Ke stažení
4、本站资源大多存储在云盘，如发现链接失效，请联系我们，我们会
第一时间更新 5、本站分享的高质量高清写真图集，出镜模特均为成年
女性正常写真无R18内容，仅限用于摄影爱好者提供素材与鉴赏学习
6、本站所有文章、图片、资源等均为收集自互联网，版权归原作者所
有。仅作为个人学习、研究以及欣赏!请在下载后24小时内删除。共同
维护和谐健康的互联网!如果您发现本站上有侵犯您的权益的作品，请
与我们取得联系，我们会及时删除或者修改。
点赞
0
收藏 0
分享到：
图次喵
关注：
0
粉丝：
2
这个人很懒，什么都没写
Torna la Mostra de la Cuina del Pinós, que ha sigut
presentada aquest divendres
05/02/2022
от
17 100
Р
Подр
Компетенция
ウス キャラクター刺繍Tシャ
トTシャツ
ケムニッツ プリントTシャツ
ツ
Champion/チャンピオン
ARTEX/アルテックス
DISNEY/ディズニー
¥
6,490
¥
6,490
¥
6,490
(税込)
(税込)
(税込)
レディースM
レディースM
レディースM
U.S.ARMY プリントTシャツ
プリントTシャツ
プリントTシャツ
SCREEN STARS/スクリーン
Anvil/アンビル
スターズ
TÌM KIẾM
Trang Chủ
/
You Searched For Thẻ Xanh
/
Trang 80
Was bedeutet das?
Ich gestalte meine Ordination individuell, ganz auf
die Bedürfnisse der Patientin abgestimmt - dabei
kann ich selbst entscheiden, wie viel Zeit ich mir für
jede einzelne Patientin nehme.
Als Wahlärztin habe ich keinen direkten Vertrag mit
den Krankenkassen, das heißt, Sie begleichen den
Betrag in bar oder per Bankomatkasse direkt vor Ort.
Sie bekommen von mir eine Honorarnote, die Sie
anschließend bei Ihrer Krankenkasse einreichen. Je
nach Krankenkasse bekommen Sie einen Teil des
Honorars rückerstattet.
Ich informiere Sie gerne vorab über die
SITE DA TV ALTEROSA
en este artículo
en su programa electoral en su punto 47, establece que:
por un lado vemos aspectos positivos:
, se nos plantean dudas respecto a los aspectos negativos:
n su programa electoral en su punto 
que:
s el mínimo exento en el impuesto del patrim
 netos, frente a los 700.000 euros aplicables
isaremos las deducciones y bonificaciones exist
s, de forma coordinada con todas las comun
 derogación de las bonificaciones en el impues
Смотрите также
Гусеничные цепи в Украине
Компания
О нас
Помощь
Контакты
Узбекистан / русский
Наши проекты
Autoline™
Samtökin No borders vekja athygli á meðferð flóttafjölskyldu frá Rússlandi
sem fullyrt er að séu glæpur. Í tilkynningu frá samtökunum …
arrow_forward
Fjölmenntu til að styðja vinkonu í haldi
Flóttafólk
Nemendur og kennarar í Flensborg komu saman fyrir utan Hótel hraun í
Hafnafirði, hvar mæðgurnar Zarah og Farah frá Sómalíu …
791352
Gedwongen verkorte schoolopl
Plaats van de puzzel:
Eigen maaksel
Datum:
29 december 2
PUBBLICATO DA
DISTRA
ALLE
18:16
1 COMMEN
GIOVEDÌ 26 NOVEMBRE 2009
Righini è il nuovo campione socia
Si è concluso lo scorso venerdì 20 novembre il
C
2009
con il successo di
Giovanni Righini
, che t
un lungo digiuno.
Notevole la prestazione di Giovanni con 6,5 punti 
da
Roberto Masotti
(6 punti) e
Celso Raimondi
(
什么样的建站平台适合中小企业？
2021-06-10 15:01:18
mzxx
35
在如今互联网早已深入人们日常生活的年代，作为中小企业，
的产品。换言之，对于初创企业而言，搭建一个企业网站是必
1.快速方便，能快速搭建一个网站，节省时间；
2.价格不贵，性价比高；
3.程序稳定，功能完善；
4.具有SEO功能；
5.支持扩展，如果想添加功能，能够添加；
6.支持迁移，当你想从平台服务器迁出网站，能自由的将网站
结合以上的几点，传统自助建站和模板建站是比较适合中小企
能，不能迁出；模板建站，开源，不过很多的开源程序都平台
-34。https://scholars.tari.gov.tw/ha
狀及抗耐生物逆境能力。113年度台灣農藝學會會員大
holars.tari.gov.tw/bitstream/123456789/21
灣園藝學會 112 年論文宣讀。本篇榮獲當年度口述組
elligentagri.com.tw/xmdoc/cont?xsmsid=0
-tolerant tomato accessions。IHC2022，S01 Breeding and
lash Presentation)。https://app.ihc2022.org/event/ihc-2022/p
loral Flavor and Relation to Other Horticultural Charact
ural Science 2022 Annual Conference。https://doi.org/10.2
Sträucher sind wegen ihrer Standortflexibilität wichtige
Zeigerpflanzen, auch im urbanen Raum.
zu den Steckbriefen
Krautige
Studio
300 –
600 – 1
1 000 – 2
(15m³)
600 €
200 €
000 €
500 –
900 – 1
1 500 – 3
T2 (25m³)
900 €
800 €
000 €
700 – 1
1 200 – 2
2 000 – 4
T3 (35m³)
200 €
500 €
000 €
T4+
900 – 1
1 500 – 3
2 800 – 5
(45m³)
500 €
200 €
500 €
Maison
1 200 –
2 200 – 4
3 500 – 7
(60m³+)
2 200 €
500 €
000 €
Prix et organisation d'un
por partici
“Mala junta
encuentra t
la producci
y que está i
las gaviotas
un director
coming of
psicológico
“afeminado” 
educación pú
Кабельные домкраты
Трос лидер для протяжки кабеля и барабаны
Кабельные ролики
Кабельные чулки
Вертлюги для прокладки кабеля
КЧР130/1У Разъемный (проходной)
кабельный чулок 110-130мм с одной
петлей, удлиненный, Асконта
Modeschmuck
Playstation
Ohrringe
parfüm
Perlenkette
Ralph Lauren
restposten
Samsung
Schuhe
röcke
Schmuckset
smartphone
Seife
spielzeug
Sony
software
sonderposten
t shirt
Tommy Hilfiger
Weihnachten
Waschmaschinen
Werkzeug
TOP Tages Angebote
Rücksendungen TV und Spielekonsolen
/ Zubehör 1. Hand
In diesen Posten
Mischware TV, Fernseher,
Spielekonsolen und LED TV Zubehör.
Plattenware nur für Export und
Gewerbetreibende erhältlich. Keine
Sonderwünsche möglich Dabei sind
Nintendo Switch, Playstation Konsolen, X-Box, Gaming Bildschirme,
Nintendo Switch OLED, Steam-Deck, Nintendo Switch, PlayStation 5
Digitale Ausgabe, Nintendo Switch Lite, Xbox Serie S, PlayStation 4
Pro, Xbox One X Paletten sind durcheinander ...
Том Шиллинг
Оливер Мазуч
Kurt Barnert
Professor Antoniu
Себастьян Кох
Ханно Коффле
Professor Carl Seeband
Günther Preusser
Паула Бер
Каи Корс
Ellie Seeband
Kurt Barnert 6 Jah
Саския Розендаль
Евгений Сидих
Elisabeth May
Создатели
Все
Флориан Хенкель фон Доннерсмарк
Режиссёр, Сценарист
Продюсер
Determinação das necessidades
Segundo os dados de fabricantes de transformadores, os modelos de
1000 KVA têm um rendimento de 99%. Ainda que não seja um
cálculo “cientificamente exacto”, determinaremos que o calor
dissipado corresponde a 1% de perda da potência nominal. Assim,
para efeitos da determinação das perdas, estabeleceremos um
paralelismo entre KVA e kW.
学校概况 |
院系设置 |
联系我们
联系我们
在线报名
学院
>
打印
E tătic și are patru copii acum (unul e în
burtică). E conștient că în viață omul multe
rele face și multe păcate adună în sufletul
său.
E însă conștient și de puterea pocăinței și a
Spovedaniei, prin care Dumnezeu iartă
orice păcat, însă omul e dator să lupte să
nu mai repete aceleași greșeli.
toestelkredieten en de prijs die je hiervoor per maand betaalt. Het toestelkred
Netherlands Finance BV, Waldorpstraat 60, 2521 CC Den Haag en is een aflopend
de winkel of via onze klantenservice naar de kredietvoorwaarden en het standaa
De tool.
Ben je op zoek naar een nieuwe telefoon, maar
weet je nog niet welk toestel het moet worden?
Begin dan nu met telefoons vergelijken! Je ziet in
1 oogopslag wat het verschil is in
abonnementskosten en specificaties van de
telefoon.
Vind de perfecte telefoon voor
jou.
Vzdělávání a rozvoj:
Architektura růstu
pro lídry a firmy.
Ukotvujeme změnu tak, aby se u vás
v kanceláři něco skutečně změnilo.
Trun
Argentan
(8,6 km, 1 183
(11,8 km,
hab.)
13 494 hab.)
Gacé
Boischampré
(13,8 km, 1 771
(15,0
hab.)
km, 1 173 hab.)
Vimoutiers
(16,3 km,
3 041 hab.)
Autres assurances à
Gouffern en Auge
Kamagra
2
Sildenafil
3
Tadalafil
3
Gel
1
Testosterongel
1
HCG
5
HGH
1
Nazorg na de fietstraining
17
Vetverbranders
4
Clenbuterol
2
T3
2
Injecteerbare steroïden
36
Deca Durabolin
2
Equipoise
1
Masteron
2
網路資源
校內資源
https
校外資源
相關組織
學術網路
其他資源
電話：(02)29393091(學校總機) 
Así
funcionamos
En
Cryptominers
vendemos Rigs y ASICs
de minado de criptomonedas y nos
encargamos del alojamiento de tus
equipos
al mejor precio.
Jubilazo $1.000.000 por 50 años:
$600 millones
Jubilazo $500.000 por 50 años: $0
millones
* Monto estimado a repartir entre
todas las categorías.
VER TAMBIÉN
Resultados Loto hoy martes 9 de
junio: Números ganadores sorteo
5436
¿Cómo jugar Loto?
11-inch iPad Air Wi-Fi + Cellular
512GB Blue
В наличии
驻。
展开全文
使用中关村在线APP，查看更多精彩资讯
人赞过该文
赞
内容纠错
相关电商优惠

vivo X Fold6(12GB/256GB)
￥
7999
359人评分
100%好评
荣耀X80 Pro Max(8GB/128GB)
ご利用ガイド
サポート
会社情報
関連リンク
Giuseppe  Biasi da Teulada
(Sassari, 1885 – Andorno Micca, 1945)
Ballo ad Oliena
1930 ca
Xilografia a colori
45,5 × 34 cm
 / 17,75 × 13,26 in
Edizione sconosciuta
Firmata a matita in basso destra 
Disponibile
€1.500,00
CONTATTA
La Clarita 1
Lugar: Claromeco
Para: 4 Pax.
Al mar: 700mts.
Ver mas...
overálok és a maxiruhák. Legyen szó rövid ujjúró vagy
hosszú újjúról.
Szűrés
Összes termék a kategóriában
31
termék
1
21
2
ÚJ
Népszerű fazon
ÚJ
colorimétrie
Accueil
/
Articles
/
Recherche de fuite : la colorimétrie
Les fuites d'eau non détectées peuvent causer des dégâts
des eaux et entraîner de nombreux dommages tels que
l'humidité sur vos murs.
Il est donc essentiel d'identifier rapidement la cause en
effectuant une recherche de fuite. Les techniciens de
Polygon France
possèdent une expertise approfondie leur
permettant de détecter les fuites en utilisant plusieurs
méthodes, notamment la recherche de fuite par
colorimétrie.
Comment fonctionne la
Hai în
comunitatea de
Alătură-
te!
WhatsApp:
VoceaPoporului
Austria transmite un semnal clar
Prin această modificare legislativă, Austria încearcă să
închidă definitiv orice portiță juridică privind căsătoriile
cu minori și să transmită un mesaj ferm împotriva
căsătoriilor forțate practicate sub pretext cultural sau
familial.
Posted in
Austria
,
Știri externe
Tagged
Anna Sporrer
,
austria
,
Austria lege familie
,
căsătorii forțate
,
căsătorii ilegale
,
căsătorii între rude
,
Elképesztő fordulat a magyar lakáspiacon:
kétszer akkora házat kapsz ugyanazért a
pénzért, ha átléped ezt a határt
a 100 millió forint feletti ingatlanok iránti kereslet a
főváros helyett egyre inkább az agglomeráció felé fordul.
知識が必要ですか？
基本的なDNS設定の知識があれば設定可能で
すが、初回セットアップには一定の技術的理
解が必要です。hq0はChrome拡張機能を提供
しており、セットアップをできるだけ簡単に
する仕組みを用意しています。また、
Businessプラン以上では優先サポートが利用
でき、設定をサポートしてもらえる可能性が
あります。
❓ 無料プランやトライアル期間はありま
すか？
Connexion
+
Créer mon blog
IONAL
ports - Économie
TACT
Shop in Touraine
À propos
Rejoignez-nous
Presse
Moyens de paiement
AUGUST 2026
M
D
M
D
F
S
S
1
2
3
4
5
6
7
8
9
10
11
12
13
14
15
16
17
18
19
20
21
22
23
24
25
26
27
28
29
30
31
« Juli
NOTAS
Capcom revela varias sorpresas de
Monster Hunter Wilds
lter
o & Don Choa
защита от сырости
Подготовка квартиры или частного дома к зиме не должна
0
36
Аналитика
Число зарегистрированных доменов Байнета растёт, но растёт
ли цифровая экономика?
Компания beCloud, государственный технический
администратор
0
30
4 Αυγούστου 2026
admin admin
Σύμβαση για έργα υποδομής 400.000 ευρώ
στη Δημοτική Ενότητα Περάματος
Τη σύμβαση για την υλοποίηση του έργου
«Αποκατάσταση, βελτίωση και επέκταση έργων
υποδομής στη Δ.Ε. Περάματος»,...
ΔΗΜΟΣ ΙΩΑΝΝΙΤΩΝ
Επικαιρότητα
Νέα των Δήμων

====================

What lines in the records above include the string "Jubilazo"? Copy each one.

SOLUTION TO THIS EXERCISE:
Jubilazo $1.000.000 por 50 años:
Jubilazo $500.000 por 50 años: $0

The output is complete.